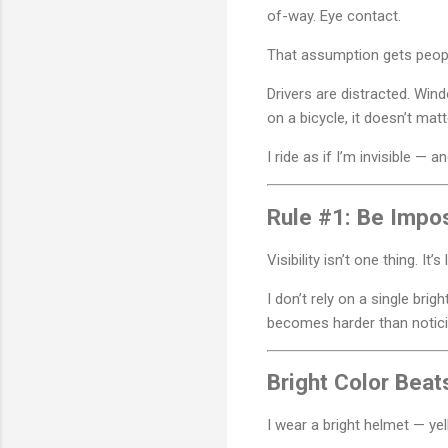
of-way. Eye contact.
That assumption gets peopl
Drivers are distracted. Wi
on a bicycle, it doesn’t mat
I ride as if I’m invisible — 
Rule #1: Be Impos
Visibility isn’t one thing. It’s
I don’t rely on a single brigh
becomes harder than notic
Bright Color Beat
I wear a bright helmet — yel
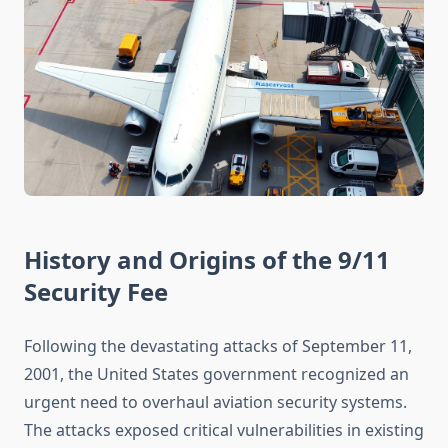
History and Origins of the 9/11
Security Fee
Following the devastating attacks of September 11,
2001, the United States government recognized an
urgent need to overhaul aviation security systems.
The attacks exposed critical vulnerabilities in existing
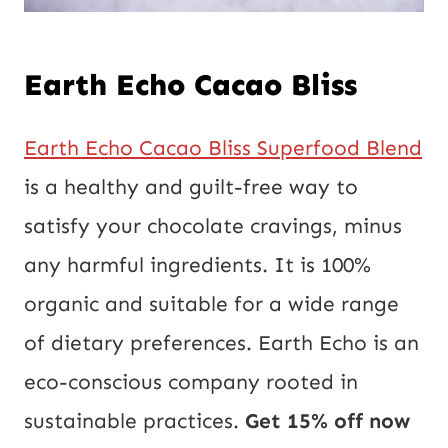
Earth Echo Cacao Bliss
Earth Echo Cacao Bliss Superfood Blend
is a healthy and guilt-free way to
satisfy your chocolate cravings, minus
any harmful ingredients. It is 100%
organic and suitable for a wide range
of dietary preferences. Earth Echo is an
eco-conscious company rooted in
sustainable practices.
Get 15% off now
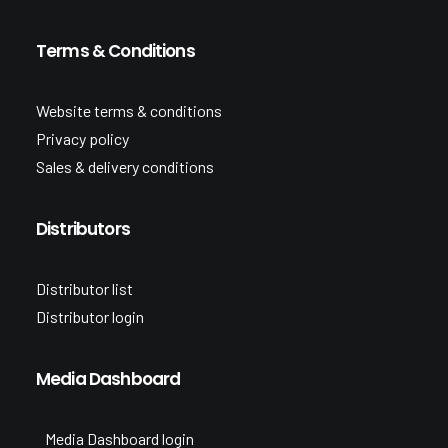
Terms & Conditions
Website terms & conditions
Privacy policy
Sales & delivery conditions
Distributors
Distributor list
Distributor login
Media Dashboard
Media Dashboard login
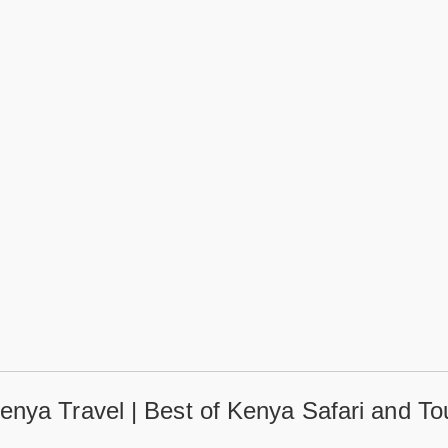
enya Travel | Best of Kenya Safari and To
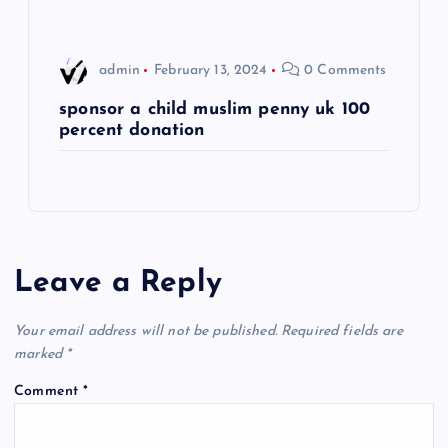
admin
February 13, 2024
0 Comments
sponsor a child muslim penny uk 100
percent donation
Leave a Reply
Your email address will not be published.
Required fields are
marked
*
Comment
*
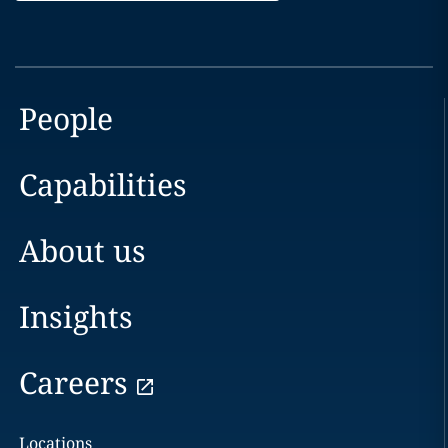
People
Capabilities
About us
Insights
Careers
Locations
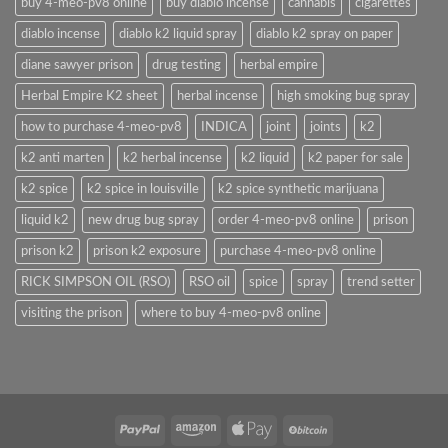
buy 4-meo-pv8 online
buy diablo incense
cannabis
cigarettes
diablo incense
diablo k2 liquid spray
diablo k2 spray on paper
diane sawyer prison
drug testing
herbal empire
Herbal Empire K2 sheet
herbal incense
high smoking bug spray
how to purchase 4-meo-pv8
INDICA
joint
joints
k2
k2 anti marten
k2 herbal incense
k2 liquid
k2 paper for sale
k2 spice
k2 spice in louisville
k2 spice synthetic marijuana
liquid k2
new drug bug spray
order 4-meo-pv8 online
prison
prison k2
prison k2 exposure
purchase 4-meo-pv8 online
RICK SIMPSON OIL (RSO)
RSO oil
spice
spray
trend setter
visiting the prison
where to buy 4-meo-pv8 online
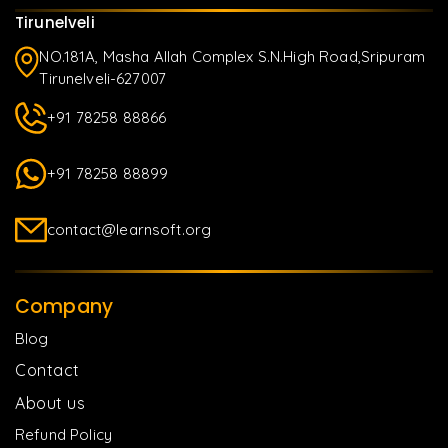
Tirunelveli
NO.181A, Masha Allah Complex S.N.High Road,Sripuram
Tirunelveli-627007
+91 78258 88866
+91 78258 88899
contact@learnsoft.org
Company
Blog
Contact
About us
Refund Policy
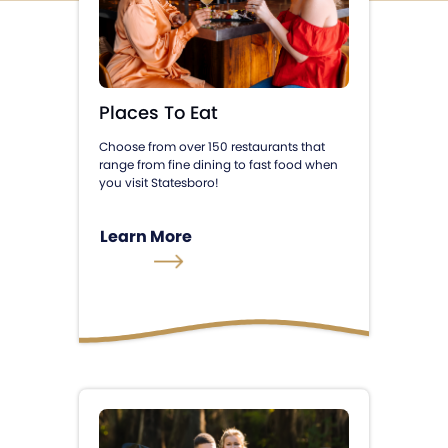
Places To Eat
Choose from over 150 restaurants that
range from fine dining to fast food when
you visit Statesboro!
Learn More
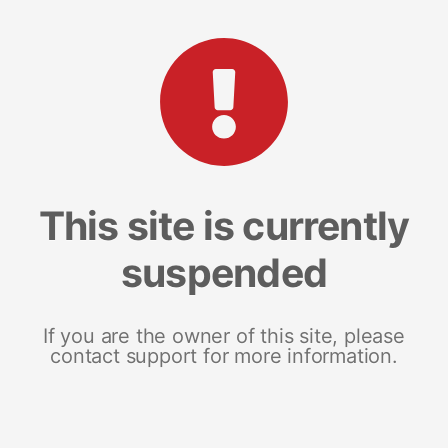
This site is currently
suspended
If you are the owner of this site, please
contact support for more information.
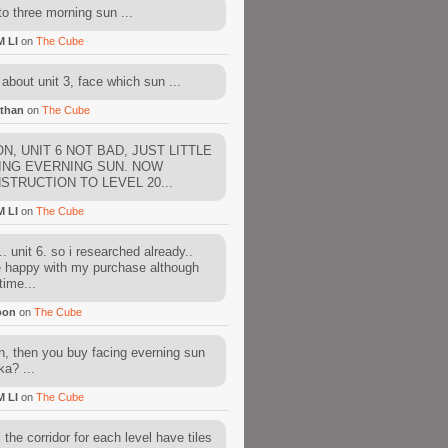
to three morning sun ...
M LI
on
The Cube
about unit 3, face which sun ...
than
on
The Cube
N, UNIT 6 NOT BAD, JUST LITTLE
ING EVERNING SUN. NOW
STRUCTION TO LEVEL 20...
M LI
on
The Cube
. unit 6. so i researched already..
e happy with my purchase although
time...
oon
on
The Cube
, then you buy facing everning sun
ka? ...
M LI
on
The Cube
l the corridor for each level have tiles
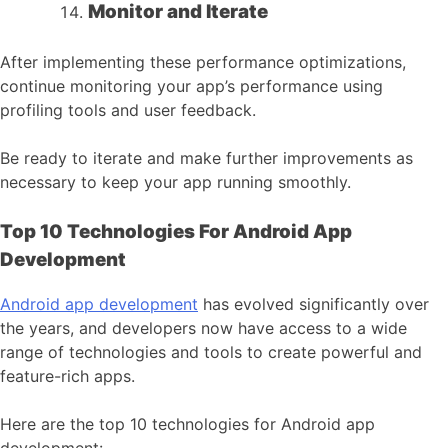
Monitor and Iterate
After implementing these performance optimizations,
continue monitoring your app’s performance using
profiling tools and user feedback.
Be ready to iterate and make further improvements as
necessary to keep your app running smoothly.
Top 10 Technologies For Android App
Development
Android app development
has evolved significantly over
the years, and developers now have access to a wide
range of technologies and tools to create powerful and
feature-rich apps.
Here are the top 10 technologies for Android app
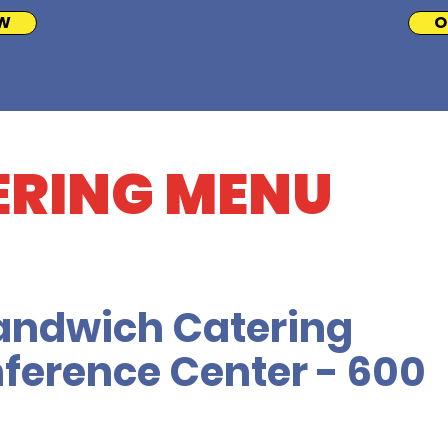
W
O
ERING MENU
andwich Catering
ference Center - 600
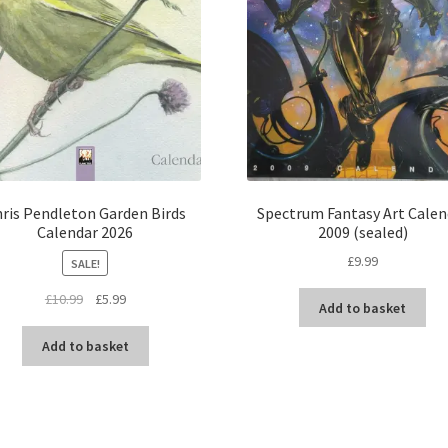
ris Pendleton Garden Birds
Spectrum Fantasy Art Calen
Calendar 2026
2009 (sealed)
£
9.99
SALE!
Original
Current
£
10.99
£
5.99
Add to basket
price
price
was:
is:
Add to basket
£10.99.
£5.99.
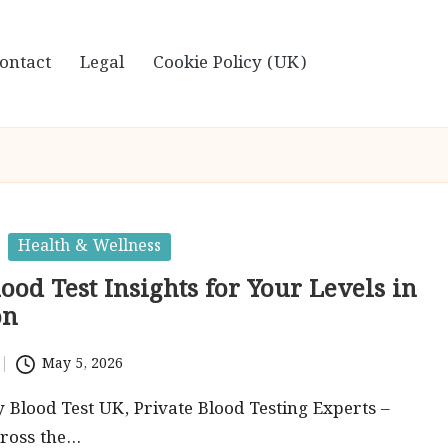
ontact
Legal
Cookie Policy (UK)
Health & Wellness
lood Test Insights for Your Levels in
on
May 5, 2026
by Blood Test UK, Private Blood Testing Experts –
cross the…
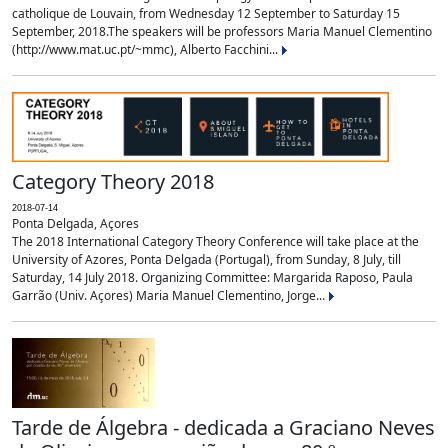
catholique de Louvain, from Wednesday 12 September to Saturday 15
September, 2018.The speakers will be professors Maria Manuel Clementino
(http://www.mat.uc.pt/~mmc), Alberto Facchini...
Category Theory 2018
2018-07-14
Ponta Delgada, Açores
The 2018 International Category Theory Conference will take place at the
University of Azores, Ponta Delgada (Portugal), from Sunday, 8 July, till
Saturday, 14 July 2018. Organizing Committee: Margarida Raposo, Paula
Garrão (Univ. Açores) Maria Manuel Clementino, Jorge...
Tarde de Álgebra - dedicada a Graciano Neves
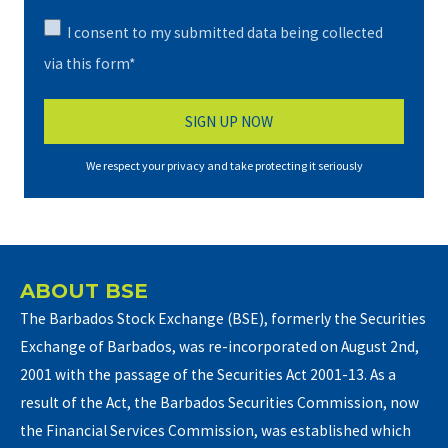
I consent to my submitted data being collected
via this form*
We respect your privacy and take protecting it seriously
ABOUT BSE
The Barbados Stock Exchange (BSE), formerly the Securities
Exchange of Barbados, was re-incorporated on August 2nd,
2001 with the passage of the Securities Act 2001-13. As a
result of the Act, the Barbados Securities Commission, now
the Financial Services Commission, was established which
....................
- TASK TO CARRY OUT -
Before you return the listing exactly, strip out its pictures.

- EXPECTED ANSWER -
of-way. Eye contact.
That assumption gets peopl
Drivers are distracted. Wi
on a bicycle, it doesn’t mat
I ride as if I’m invisible — 
Rule #1: Be Impos
Visibility isn’t one thing. It’s
I don’t rely on a single brigh
becomes harder than notic
Bright Color Beat
I wear a bright helmet — yel
History and Origins of the 9/11
Security Fee
Following the devastating attacks of September 11,
2001, the United States government recognized an
urgent need to overhaul aviation security systems.
The attacks exposed critical vulnerabilities in existing
Earth Echo Cacao Bliss
Earth Echo Cacao Bliss Superfood Blend
is a healthy and guilt-free way to
satisfy your chocolate cravings, minus
any harmful ingredients. It is 100%
organic and suitable for a wide range
of dietary preferences. Earth Echo is an
eco-conscious company rooted in
sustainable practices.
Get 15% off now
Terms & Conditions
Website terms & conditions
Privacy policy
Sales & delivery conditions
Distributors
Distributor list
Distributor login
Media Dashboard
Media Dashboard login
enya Travel | Best of Kenya Safari and To
admin
February 13, 2024
0 Comments
sponsor a child muslim penny uk 100
percent donation
Leave a Reply
Your email address will not be published.
Required fields are
marked
*
Comment
*
People
Capabilities
About us
Insights
Careers
Locations
buy 4-meo-pv8 online
buy diablo incense
cannabis
cigarettes
diablo incense
diablo k2 liquid spray
diablo k2 spray on paper
diane sawyer prison
drug testing
herbal empire
Herbal Empire K2 sheet
herbal incense
high smoking bug spray
how to purchase 4-meo-pv8
INDICA
joint
joints
k2
k2 anti marten
k2 herbal incense
k2 liquid
k2 paper for sale
k2 spice
k2 spice in louisville
k2 spice synthetic marijuana
liquid k2
new drug bug spray
order 4-meo-pv8 online
prison
prison k2
prison k2 exposure
purchase 4-meo-pv8 online
RICK SIMPSON OIL (RSO)
RSO oil
spice
spray
trend setter
visiting the prison
where to buy 4-meo-pv8 online
Tirunelveli
NO.181A, Masha Allah Complex S.N.High Road,Sripuram
Tirunelveli-627007
+91 78258 88866
+91 78258 88899
contact@learnsoft.org
Company
Blog
Contact
About us
Refund Policy
Places To Eat
Choose from over 150 restaurants that
range from fine dining to fast food when
you visit Statesboro!
Learn More
This site is currently
suspended
If you are the owner of this site, please
contact support for more information.
to three morning sun ...
M LI
on
The Cube
about unit 3, face which sun ...
than
on
The Cube
N, UNIT 6 NOT BAD, JUST LITTLE
ING EVERNING SUN. NOW
STRUCTION TO LEVEL 20...
M LI
on
The Cube
. unit 6. so i researched already..
e happy with my purchase although
time...
oon
on
The Cube
, then you buy facing everning sun
ka? ...
M LI
on
The Cube
l the corridor for each level have tiles
Monitor and Iterate
After implementing these performance optimizations,
continue monitoring your app’s performance using
profiling tools and user feedback.
Be ready to iterate and make further improvements as
necessary to keep your app running smoothly.
Top 10 Technologies For Android App
Development
Android app development
has evolved significantly over
the years, and developers now have access to a wide
range of technologies and tools to create powerful and
feature-rich apps.
Here are the top 10 technologies for Android app
W
O
ERING MENU
andwich Catering
ference Center - 600
ris Pendleton Garden Birds
Spectrum Fantasy Art Calen
Calendar 2026
2009 (sealed)
£
9.99
SALE!
Original
Current
£
10.99
£
5.99
Add to basket
price
price
was:
is:
Add to basket
£10.99.
£5.99.
ontact
Legal
Cookie Policy (UK)
Health & Wellness
lood Test Insights for Your Levels in
on
May 5, 2026
by Blood Test UK, Private Blood Testing Experts –
cross the…
catholique de Louvain, from Wednesday 12 September to Saturday 15
September, 2018.The speakers will be professors Maria Manuel Clementino
(http://www.mat.uc.pt/~mmc), Alberto Facchini...
Category Theory 2018
2018-07-14
Ponta Delgada, Açores
The 2018 International Category Theory Conference will take place at the
University of Azores, Ponta Delgada (Portugal), from Sunday, 8 July, till
Saturday, 14 July 2018. Organizing Committee: Margarida Raposo, Paula
Garrão (Univ. Açores) Maria Manuel Clementino, Jorge...
Tarde de Álgebra - dedicada a Graciano Neves
I consent to my submitted data being collected
via this form*
We respect your privacy and take protecting it seriously
ABOUT BSE
The Barbados Stock Exchange (BSE), formerly the Securities
Exchange of Barbados, was re-incorporated on August 2nd,
2001 with the passage of the Securities Act 2001-13. As a
result of the Act, the Barbados Securities Commission, now
the Financial Services Commission, was established which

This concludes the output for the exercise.